Toutefois, l’appel de la recherche ne le quitte pas, ses travaux scientifiques, toujours aux confins de la physique et de la chimie, le conduisent à développer dès 1981 de nouvelles perspectives relatives aux propriétés du béton. C’est alors qu’une deuxième très grande innovation va bouleverser le monde de la construction, du bâtiment et des travaux publics : il met au point le béton à haute performance dit BHP. «Les travaux de l’école française de physique, résume Roland Vardanega, permettaient de penser que, se référant à la théorie d’empilement des grains, la compacité du béton ne pouvait être obtenue uniquement qu’à partir de trois éléments — à savoir le granulat, mesuré au centimètre, le sable, au millimètre, et le ciment, à 50 microns. En les utilisant, tu as découvert qu’on pouvait améliorer de trois à dix fois, voire davantage, la résistance à la compression en ajoutant une quatrième dimension de l’ordre de 0,1 micron. Tu as ainsi mis au point, avec tes équipes de chercheurs et d’ingénieurs, cette innovation majeure consistant à ajouter comme quatrième élément de la poussière.» L’arche de la Défense, le pont de l’île de Ré et bien d’autres ouvrages à travers le monde, dont des tours de plus de 200 mètres, ont profité de cette invention non brevetée. Car c’est une autre singularité du Pr Yves Malier : son désintéressement le plus total.
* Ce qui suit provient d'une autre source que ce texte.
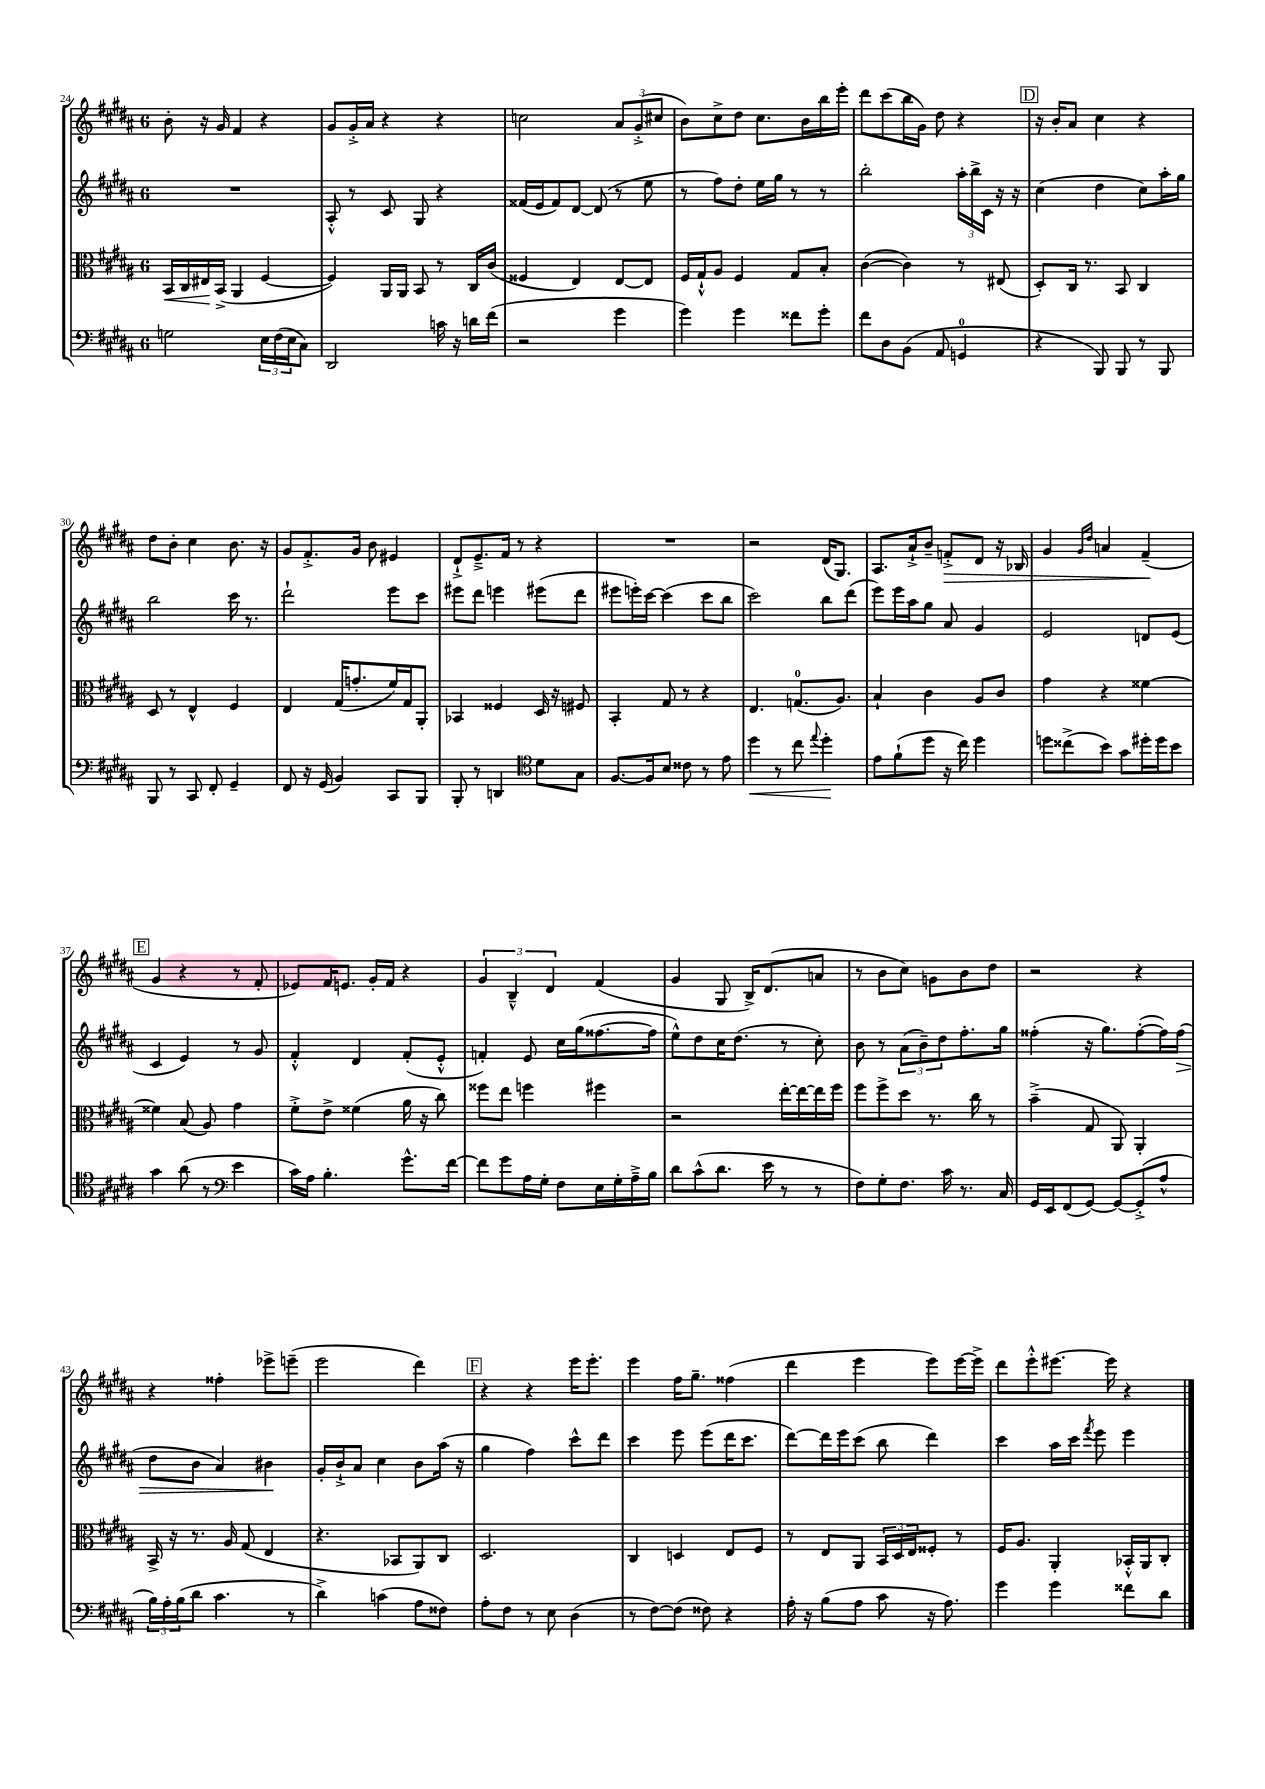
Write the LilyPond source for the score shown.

<<
\new StaffGroup <<
\new Staff = "s0" {
    \clef treble \key b \major \once \override Staff.TimeSignature.style = #'single-digit \time 6/8
    b'8-. r16 gis'16 fis'4 r4 |
    gis'8 gis'16-.-> ais'16 r4 r4 |
    c''2 \tuplet 3/2 { ais'8 gis'8-.->( cis''8 } |
    b'8) cis''8-> dis''8 cis''8. b'16 b''16 e'''16-. |
    dis'''8 cis'''8( b''16 gis'16) dis''8 r4 |
    \mark \markup { \box "D" } r16 b'16-. ais'8 cis''4 r4 |
    dis''8 b'8-. cis''4 b'8. r16 |
    gis'8 fis'8.-.-> gis'16 b'8 eis'4 |
    dis'8-!-> e'8.---> fis'16 r8 r4 |
    R2. |
    r2 dis'16( gis8.) |
    ais8. ais'16-!-> b'8-- f'8-.->\> dis'8 r16 bes16 |
    gis'4 \grace { gis'16 dis''16 } a'4 fis'4--\!( |
    \mark \markup { \box "E" } gis'4 r4 r8 fis'8-. |
    ees'8) fis'16 e'8. gis'16-. fis'16 r4 |
    \tuplet 3/2 { gis'4 b4---^ dis'4 } fis'4( |
    gis'4 gis8 b16->) dis'8.( a'8 |
    r8 b'8 cis''8) g'8 b'8 dis''8 |
    r2 r4 |
    r4 fisis''4-. ees'''8-> e'''8--( |
    e'''2 dis'''4) |
    \mark \markup { \box "F" } r4 r4 e'''16 e'''8.-. |
    e'''4 fis''16 gis''8.-- fisis''4( |
    dis'''4 e'''4 e'''8) e'''16~ e'''16-> |
    dis'''8 e'''8-.-^ eis'''8.~ eis'''16 r4 \bar "|." |
}
\new Staff = "s1" {
    \clef treble \key b \major \once \override Staff.TimeSignature.style = #'single-digit \time 6/8
    R2. |
    ais8-.-^ r8 cis'8 gis8 r4 |
    fisis'16( e'16 fisis'8) dis'8~ dis'8( r8 e''8 |
    r8 fis''8) dis''8-. e''16 gis''16 r8 r8 |
    b''2-. \tuplet 3/2 { ais''16-. b''16-> cis'16 } r16 r16 |
    \mark \markup { \box "D" } cis''4( dis''4 cis''8) ais''16-. gis''16 |
    b''2 cis'''16 r8. |
    dis'''2-! e'''8 cis'''8 |
    eis'''8 dis'''8 e'''4 eis'''8( dis'''8 |
    eis'''8 e'''16-.) cis'''16~ cis'''4( cis'''8 b''8 |
    cis'''2) b''8 dis'''8( |
    e'''8) e'''16 ais''16 gis''8 ais'8 gis'4 |
    e'2 d'8 e'8( |
    \mark \markup { \box "E" } cis'4 e'4) r8 gis'8 |
    fis'4-.-^ dis'4 fis'8-.( e'8-.-^ |
    f'4-.) e'8 cis''16 gis''16( fisis''8.~ fisis''16 |
    e''8-^) dis''8 cis''16 dis''8.( r8 cis''8-.) |
    b'8 r8 \tuplet 3/2 { ais'8( b'8--) dis''8 } fis''8.-. gis''16 |
    fisis''4-.( r16 gis''8.) fisis''8~-.( fisis''16) fisis''16\>( |
    dis''8 b'8 ais'4) bis'4\! |
    gis'16-. b'16-!-> ais'8 cis''4 b'8 ais''16( r16 |
    \mark \markup { \box "F" } gis''4 fis''4) cis'''8-^ dis'''8 |
    cis'''4 e'''8 e'''8( dis'''16 cis'''8. |
    dis'''8~) dis'''16 e'''16 cis'''8( b''8 dis'''4) |
    cis'''4 ais''16 cis'''16 \acciaccatura { fis'''8 } e'''8 e'''4 \bar "|." |
}
\new Staff = "s2" {
    \clef alto \key b \major \once \override Staff.TimeSignature.style = #'single-digit \time 6/8
    b,16\< cis16 eis16\! b,16->( ais,4 fis4~ |
    fis4) ais,16 ais,16 b,8 r8 cis16 cis'16( |
    fisis4 e4) e8~ e8 |
    fis16 gis16-!-^ ais8 fis4 gis8 b8-. |
    cis'4~( cis'4) r8 eis8( |
    \mark \markup { \box "D" } dis8-.) cis16 r8. b,8 cis4 |
    dis8 r8 e4-^ fis4 |
    e4 gis16( g'8.-. fis'16) gis16 ais,8-. |
    bes,4 fisis4 dis16 r16 fis8 |
    b,4-. gis8 r8 r4 |
    e4. g8.-0( ais8.) |
    b4-! cis'4 ais8 cis'8 |
    gis'4 r4 fisis'4~ |
    \mark \markup { \box "E" } fisis'4 b8( ais8) gis'4 |
    fis'8-.-> e'8-> fisis'4( ais'16 r16 cis''8) |
    fisis''8 e''8 f''4 fis''4 |
    r2 e''16~-. e''16~ e''16 fis''16 |
    fis''8 fis''8-> dis''8 r8. cis''16 r8 |
    b'4--->( gis8 ais,8) ais,4-. |
    b,16-> r16 r8. ais16 gis8( e4 |
    r4. bes,8 ais,8) cis8 |
    \mark \markup { \box "F" } dis2. |
    cis4 d4 e8 fis8 |
    r8 e8 ais,8 \tuplet 3/2 { b,16 dis16 e16 } fisis8-. r8 |
    fis16 ais8. ais,4-. bes,16-.-^ ais,16 cis8-. \bar "|." |
}
\new Staff = "s3" {
    \clef bass \key b \major \once \override Staff.TimeSignature.style = #'single-digit \time 6/8
    g2 \tuplet 3/2 { e16 fis16( e16 } cis8) |
    dis,2 c'16 r16 d'16 fis'16( |
    r2 gis'4 |
    gis'4) gis'4 fisis'8 gis'8-. |
    fis'8 dis8 b,8( ais,8 g,4-0 |
    \mark \markup { \box "D" } r4 b,,8) b,,8 r8 b,,8 |
    b,,8 r8 cis,8 fis,8-. gis,4-- |
    fis,8 r16 gis,16( b,4) cis,8 b,,8 |
    b,,8-. r8 d,4 \clef tenor dis'8 gis8 |
    fis8.~ fis16 b8 cisis'8 r8 e'8 |
    dis''4\< r8 cis''8 \appoggiatura { e''8 } dis''4-.\! |
    e'8 fis'8-!( dis''8 r16 cis''16) dis''4 |
    d''8 cisis''8->( b'8) gis'8 dis''16-. dis''16 b'8 |
    \mark \markup { \box "E" } gis'4 ais'8( r8 \clef bass e'4 |
    cis'16) ais16 b4.-. gis'8.-^ fis'16~ |
    fis'8 gis'8 ais16 gis16-. fis8 e16 gis16-. ais16---> b16 |
    dis'8 cis'8-^( dis'8. e'16 r8 r8 |
    fis8) gis8-. fis8. cis'16 r8. cis16 |
    gis,16 e,16 fis,8( gis,8~) gis,8~ gis,8-.->( ais8-^ |
    \tuplet 3/2 { b16) ais16-. b16( } dis'8 cis'4. r8 |
    dis'4->) c'4( ais8 fisis8) |
    \mark \markup { \box "F" } ais8-. fis8 r8 e8 dis4( |
    r8 fis8~) fis8( fisis8) r4 |
    ais16-. r16 b8( ais8 cis'8 r16 ais8.) |
    gis'4 gis'4 fisis'8 dis'8 \bar "|." |
}
>>
>>
\layout { \context { \Score currentBarNumber = #24 } }
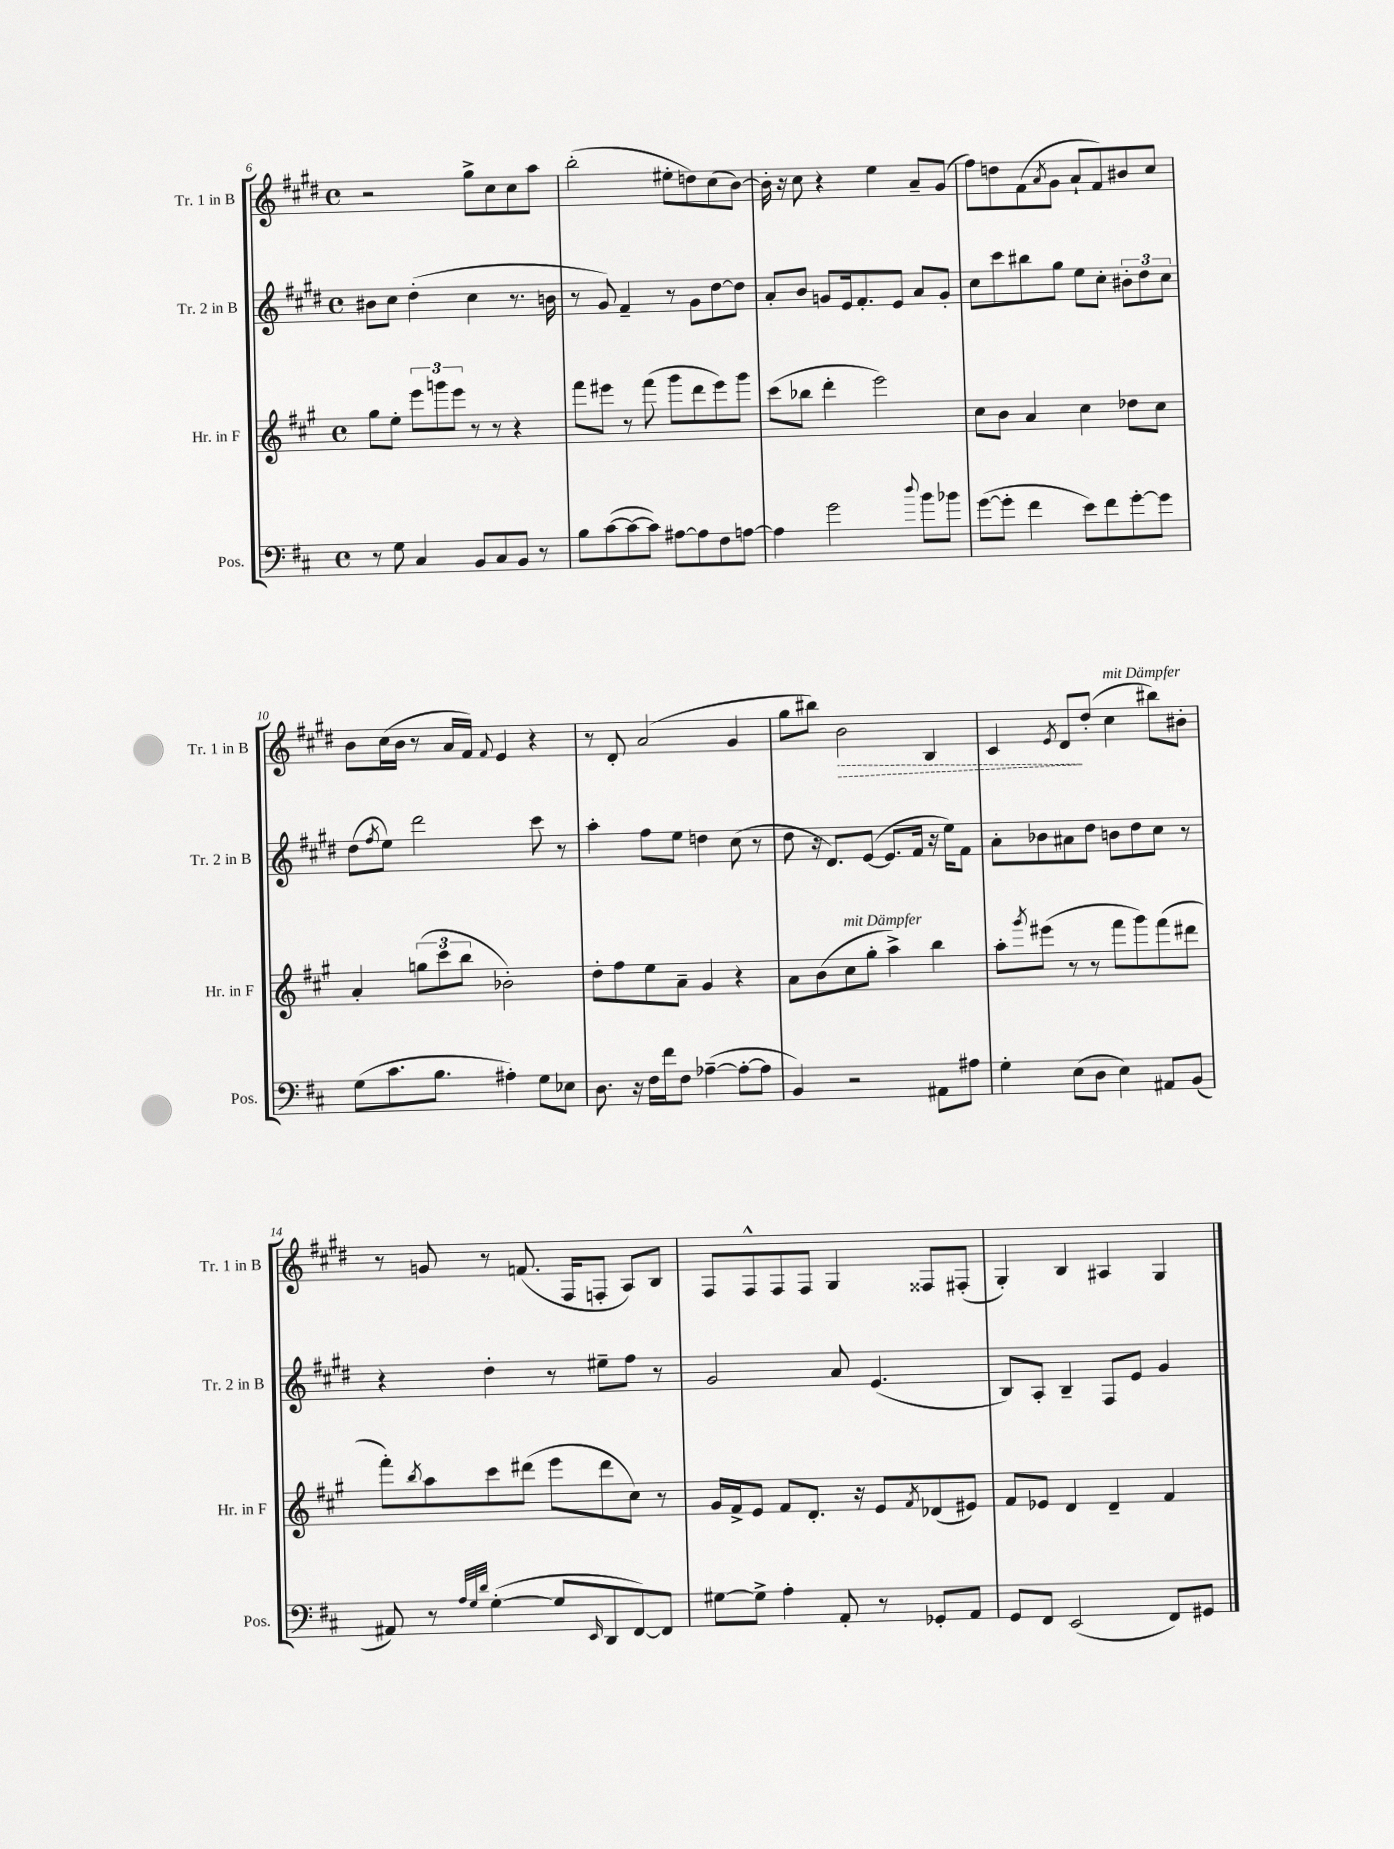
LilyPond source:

<<
\new StaffGroup <<
\new Staff = "s0" \with { instrumentName = "Tr. 1 in B" shortInstrumentName = "Tr. 1 in B" } {
    \clef treble \key e \major \defaultTimeSignature \time 4/4
    r2 gis''8-> cis''8 cis''8 a''8 |
    b''2-.( eis''8-. d''8) cis''8( b'8~) |
    b'16-. r16 cis''8 r4 e''4 a'8-- gis'8( |
    fis''8) d''8 fis'8( \acciaccatura { a'8 } gis'8 a'8-! fis'8) bis'8 cis''8 |
    b'8 cis''16( b'16 r8 a'16 fis'16) \appoggiatura { fis'8 } e'4 r4 |
    r8 dis'8-. a'2( gis'4 |
    gis''8 bis''8) \once \override Hairpin.style = #'dashed-line b'2\> b4 |
    cis'4 \acciaccatura { e'8 } dis'8\! dis''8-.( cis''4^\markup { \italic "mit Dämpfer" } bis''8) bis'8-. |
    r8 g'8 r8 f'8.( fis16 f8-. a8) b8 |
    fis8 fis8-^ fis8 fis8 gis4 fisis8 fis8-.( |
    gis4-.) b4 ais4 gis4 \bar "|." |
}
\new Staff = "s1" \with { instrumentName = "Tr. 2 in B" shortInstrumentName = "Tr. 2 in B" } {
    \clef treble \key e \major \defaultTimeSignature \time 4/4
    bis'8 cis''8 dis''4-.( cis''4 r8. b'16 |
    r8 gis'8) fis'4-- r8 gis'8 dis''8~ dis''8 |
    a'8-. b'8 g'8 e'16 fis'8.-. e'8 a'8 g'8-. |
    cis''8 cis'''8 bis''8 gis''8 e''8 cis''8-. \tuplet 3/2 { bis'8-. dis''8 cis''8 } |
    dis''8( \acciaccatura { fis''8 } e''8) dis'''2 cis'''8 r8 |
    a''4-. fis''8 e''8 d''4 cis''8( r8 |
    dis''8 r16 dis'8.) e'8~( e'8. fis'16 r16 e''16) fis'8 |
    a'8-. bes'8 ais'8 dis''8 b'8 dis''8 cis''8 r8 |
    r4 dis''4-. r8 eis''8-- fis''8 r8 |
    gis'2 a'8 e'4.( |
    b8) a8-. b4-- fis8 e'8 gis'4 \bar "|." |
}
\new Staff = "s2" \with { instrumentName = "Hr. in F" shortInstrumentName = "Hr. in F" } {
    \clef treble \key a \major \defaultTimeSignature \time 4/4
    gis''8 e''8-. \tuplet 3/2 { e'''8 g'''8 e'''8 } r8 r8 r4 |
    fis'''8 eis'''8 r8 fis'''8( gis'''8 d'''8 eis'''8) gis'''8 |
    cis'''8( bes''8 d'''4-. e'''2) |
    cis''8 b'8 a'4 cis''4 des''8 cis''8 |
    a'4-. \tuplet 3/2 { g''8( cis'''8 b''8 } bes'2-.) |
    d''8-. fis''8 e''8 a'8-- gis'4 r4 |
    a'8 b'8( cis''8^\markup { \italic "mit Dämpfer" } gis''8-. a''4->) b''4 |
    a''8-. \acciaccatura { gis'''8 } eis'''8( r8 r8 fis'''8 gis'''8) fis'''8( dis'''8 |
    fis'''8-.) \acciaccatura { b''8 } a''8 cis'''8 dis'''8( e'''8 dis'''8 cis''8) r8 |
    gis'16 fis'16-> e'8 fis'8 d'8.-. r16 e'8 \acciaccatura { fis'8 } des'8( eis'8) |
    fis'8 ees'8 d'4 d'4-- fis'4 \bar "|." |
}
\new Staff = "s3" \with { instrumentName = "Pos." shortInstrumentName = "Pos." } {
    \clef bass \key d \major \defaultTimeSignature \time 4/4
    r8 g8 cis4 b,8 cis8 b,8 r8 |
    b8 cis'8~( cis'8~ cis'8) ais8~ ais8 fis8 a8~ |
    a4 g'2 \appoggiatura { d''8 } b'8 bes'8 |
    g'8~( g'8-. fis'4 e'8) fis'8 g'8~-. g'8 |
    g8( cis'8. b8. ais4-.) g8 ees8 |
    d8. r16 fis16 fis'16 fis8 aes4~--( aes8~-. aes8 |
    b,4) r2 ais,8 ais8 |
    g4-. e8( d8 e4) ais,8 b,8( |
    ais,8) r8 \grace { a32 g32 d'32 } g4~-.( g8 \grace { e,16 } d,8 fis,8~) fis,8 |
    gis8~ gis8-> a4-. a,8-. r8 ges,8-. a,8 |
    g,8 fis,8 e,2( fis,8) gis,8 \bar "|." |
}
>>
>>
\layout { \context { \Score currentBarNumber = #6 } }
56 ans de prix Nessim-HabifCréée en 1962, cette récompense, d’un montant de 3 000 euros prélevés sur la donation testamentaire du gadzarts Nessim Habif (Li. 03), est décernée chaque année par la Société des ingénieurs Arts et Métiers, alternativement à un ingénieur qui, par son invention, aura contribué sensiblement au progrès de l’industrie au niveau mondial puis à un ingénieur Arts et Métiers qui, par son esprit inventif, aura contribué à accroître de façon significative le prestige de l’Ensam. Parmi les lauréats depuis cinquante-six ans, des gadzarts qu’on ne présente plus ici comme Pierre Angénieux (Cl. 25, en 1965), Pierre Bézier (Pa. 27, en 1972), Henri Verneuil (Ai. 40, en 1973), Henri Delauze (Ai. 46, en 1974), Jean-Lou Chameau (Li. 72, en 2006), Wafa Skalli (Ai. 77, en 2013), la seule femme jusqu’ici distinguée par ce prix. Mais aussi des non-gadzarts comme Robert Oppenheimer, le père de la bombe atomique (en 1962), Henri de France, inventeur de la télévision en couleurs (en 1964), le Pr Christian Cabrol, pionnier de la chirurgie cardiaque (en 1987) ou le duo formé par Bertrand Piccard et André Borschberg, cocréateurs de l’avion solaire Solar Impulse (en 2011). |
(1) L’ancien président de l’Association des ingénieurs Arts et Métiers est également membre du conseil académique de l’Académie des technologies.